Neurological disorders are straining America. These illnesses can deprive us of our happiness, alter our personality, and cause untoward suffering for our loved ones.
In addition, society bears a massive cost burden for neurological disorders, estimated to be $350 billion per year including direct and indirect costs. Alzheimer’s disease, for example, has an annual cost of $183 billion in the US alone.
The NIH spends about $450 million per year on Alzheimer’s research, which may sound significant, but it is equal to only one quarter of one percent of the $183 billion that Alzheimer’s costs Americans. Given the current fiscal environment, it will be an uphill battle to secure new funding for Alzheimer’s research, even though estimates show that 14 million baby boomers will be living with the disease by 2050.
Patients with Alzheimer’s rely heavily on Medicare to cover their medical bills. The average cost of an Alzheimer’s patient to Medicare is $13,000 per year, which is $8,500 more than the average cost of Medicare recipients without the disease.

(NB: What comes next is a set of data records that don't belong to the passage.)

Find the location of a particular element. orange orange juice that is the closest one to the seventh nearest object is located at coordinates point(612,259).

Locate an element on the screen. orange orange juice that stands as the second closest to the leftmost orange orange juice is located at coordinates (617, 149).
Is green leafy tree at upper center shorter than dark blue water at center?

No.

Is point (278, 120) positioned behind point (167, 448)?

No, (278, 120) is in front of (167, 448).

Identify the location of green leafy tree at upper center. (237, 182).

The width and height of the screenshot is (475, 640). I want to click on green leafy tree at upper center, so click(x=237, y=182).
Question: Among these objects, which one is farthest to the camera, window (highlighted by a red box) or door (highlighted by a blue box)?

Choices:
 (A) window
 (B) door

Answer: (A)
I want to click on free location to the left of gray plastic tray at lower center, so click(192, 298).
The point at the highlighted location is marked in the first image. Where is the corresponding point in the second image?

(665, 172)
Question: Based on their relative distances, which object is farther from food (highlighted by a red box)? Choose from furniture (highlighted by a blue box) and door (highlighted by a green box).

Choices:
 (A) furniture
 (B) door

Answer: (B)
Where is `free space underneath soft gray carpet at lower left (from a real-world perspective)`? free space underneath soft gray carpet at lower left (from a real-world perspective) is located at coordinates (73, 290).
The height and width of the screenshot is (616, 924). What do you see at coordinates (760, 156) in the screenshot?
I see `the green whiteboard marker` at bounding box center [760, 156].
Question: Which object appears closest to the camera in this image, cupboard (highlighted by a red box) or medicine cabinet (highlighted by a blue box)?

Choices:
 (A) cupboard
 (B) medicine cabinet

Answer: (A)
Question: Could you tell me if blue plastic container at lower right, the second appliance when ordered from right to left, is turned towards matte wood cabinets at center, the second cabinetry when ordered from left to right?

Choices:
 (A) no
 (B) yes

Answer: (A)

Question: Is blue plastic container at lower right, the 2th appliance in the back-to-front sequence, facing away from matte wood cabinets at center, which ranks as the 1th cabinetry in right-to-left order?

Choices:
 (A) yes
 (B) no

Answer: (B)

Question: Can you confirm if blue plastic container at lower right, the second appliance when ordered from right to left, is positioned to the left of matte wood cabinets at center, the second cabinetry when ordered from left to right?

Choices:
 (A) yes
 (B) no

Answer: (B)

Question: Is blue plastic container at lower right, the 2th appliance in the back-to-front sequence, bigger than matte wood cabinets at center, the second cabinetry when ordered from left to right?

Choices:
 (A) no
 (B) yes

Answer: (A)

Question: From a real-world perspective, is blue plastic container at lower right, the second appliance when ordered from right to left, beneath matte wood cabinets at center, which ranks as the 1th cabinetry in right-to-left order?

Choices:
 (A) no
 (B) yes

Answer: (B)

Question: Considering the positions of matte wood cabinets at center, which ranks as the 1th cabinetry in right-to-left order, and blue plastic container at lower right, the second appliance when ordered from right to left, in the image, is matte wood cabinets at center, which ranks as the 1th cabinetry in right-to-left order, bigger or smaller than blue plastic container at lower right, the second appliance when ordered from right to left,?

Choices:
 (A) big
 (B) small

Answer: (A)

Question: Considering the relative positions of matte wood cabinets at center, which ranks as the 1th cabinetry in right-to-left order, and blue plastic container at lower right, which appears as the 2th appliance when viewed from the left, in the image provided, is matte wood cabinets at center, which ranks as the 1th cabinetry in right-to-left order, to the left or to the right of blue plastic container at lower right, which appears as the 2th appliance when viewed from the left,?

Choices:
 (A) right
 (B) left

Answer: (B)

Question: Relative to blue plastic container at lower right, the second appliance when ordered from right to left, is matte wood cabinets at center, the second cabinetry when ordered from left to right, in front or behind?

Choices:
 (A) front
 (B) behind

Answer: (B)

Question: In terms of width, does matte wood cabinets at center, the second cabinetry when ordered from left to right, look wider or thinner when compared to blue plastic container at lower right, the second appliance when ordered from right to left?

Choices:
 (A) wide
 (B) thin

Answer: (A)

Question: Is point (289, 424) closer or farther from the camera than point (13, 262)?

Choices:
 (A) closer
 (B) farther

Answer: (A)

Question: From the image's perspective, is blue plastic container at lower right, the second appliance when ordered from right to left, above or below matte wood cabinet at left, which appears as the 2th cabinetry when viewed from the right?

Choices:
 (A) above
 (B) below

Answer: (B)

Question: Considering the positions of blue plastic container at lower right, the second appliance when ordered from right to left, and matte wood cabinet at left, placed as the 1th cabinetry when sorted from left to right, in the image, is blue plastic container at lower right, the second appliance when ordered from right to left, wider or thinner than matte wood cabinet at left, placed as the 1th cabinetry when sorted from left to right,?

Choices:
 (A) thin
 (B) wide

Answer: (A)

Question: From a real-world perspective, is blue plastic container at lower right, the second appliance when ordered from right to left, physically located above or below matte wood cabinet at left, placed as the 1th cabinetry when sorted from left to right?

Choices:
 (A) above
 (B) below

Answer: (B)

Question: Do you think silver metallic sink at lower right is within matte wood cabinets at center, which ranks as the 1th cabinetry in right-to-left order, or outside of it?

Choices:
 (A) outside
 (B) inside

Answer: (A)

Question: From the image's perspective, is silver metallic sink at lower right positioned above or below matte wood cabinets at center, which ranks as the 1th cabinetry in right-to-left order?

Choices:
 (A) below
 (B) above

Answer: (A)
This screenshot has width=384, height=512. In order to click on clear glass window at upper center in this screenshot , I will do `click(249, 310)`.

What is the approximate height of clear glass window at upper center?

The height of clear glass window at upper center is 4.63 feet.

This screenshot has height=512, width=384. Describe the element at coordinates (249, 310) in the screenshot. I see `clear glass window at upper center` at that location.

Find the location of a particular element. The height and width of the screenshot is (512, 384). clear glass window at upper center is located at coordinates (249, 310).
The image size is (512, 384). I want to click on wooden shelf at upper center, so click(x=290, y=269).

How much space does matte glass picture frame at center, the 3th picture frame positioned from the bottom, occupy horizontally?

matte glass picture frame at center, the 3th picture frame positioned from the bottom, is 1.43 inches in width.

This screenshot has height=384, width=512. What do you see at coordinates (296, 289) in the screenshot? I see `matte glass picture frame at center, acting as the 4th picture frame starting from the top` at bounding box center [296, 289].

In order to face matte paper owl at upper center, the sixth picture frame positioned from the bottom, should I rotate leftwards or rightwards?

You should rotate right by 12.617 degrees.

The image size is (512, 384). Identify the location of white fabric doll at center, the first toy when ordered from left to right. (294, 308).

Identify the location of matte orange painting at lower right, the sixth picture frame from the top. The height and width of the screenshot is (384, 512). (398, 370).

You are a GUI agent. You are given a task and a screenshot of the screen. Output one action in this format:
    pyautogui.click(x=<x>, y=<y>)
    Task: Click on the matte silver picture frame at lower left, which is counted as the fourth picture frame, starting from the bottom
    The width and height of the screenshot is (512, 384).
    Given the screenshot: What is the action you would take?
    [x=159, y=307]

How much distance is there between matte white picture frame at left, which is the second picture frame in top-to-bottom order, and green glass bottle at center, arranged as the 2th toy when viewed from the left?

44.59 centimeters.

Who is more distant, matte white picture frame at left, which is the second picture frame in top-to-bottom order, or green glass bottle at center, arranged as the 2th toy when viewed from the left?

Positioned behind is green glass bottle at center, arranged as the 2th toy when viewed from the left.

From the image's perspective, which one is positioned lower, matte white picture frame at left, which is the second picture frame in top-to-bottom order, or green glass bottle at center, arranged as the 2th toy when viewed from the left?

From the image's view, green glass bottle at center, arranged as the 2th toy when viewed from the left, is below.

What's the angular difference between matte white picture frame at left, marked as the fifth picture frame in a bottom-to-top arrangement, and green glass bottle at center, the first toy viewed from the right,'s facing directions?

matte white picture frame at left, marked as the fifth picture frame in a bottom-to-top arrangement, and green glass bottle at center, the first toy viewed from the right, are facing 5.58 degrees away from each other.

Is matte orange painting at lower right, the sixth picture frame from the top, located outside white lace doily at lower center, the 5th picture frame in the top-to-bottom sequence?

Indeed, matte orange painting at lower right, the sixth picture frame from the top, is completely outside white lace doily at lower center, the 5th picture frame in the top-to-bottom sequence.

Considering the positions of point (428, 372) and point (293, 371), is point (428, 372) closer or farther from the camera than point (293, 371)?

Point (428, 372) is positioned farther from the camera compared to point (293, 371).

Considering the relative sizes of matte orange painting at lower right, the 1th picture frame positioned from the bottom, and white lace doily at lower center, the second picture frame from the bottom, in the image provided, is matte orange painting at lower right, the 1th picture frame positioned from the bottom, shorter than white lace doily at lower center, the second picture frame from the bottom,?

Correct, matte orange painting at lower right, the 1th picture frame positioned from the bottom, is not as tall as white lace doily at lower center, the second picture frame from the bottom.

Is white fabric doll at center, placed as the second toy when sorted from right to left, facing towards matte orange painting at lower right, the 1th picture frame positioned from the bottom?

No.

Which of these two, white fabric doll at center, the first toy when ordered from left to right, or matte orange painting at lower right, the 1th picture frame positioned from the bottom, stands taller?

As a nation, if we want to reign in the deficit we must control the cost of health care. Bringing new treatments to market could help delay the onset of Alzheimer’s and one day, eradicate the disease all together. In doing so, we could save billions in care costs.
But in order to take advantage of today’s scientific opportunities, we must resist the urge to cut spending on research. Cuts will set all of us back and deprive a generation of the hope that robust medical research represents. Make sure Congress knows where you stand and convince others that share your views to reach out. We are, after all, in this together.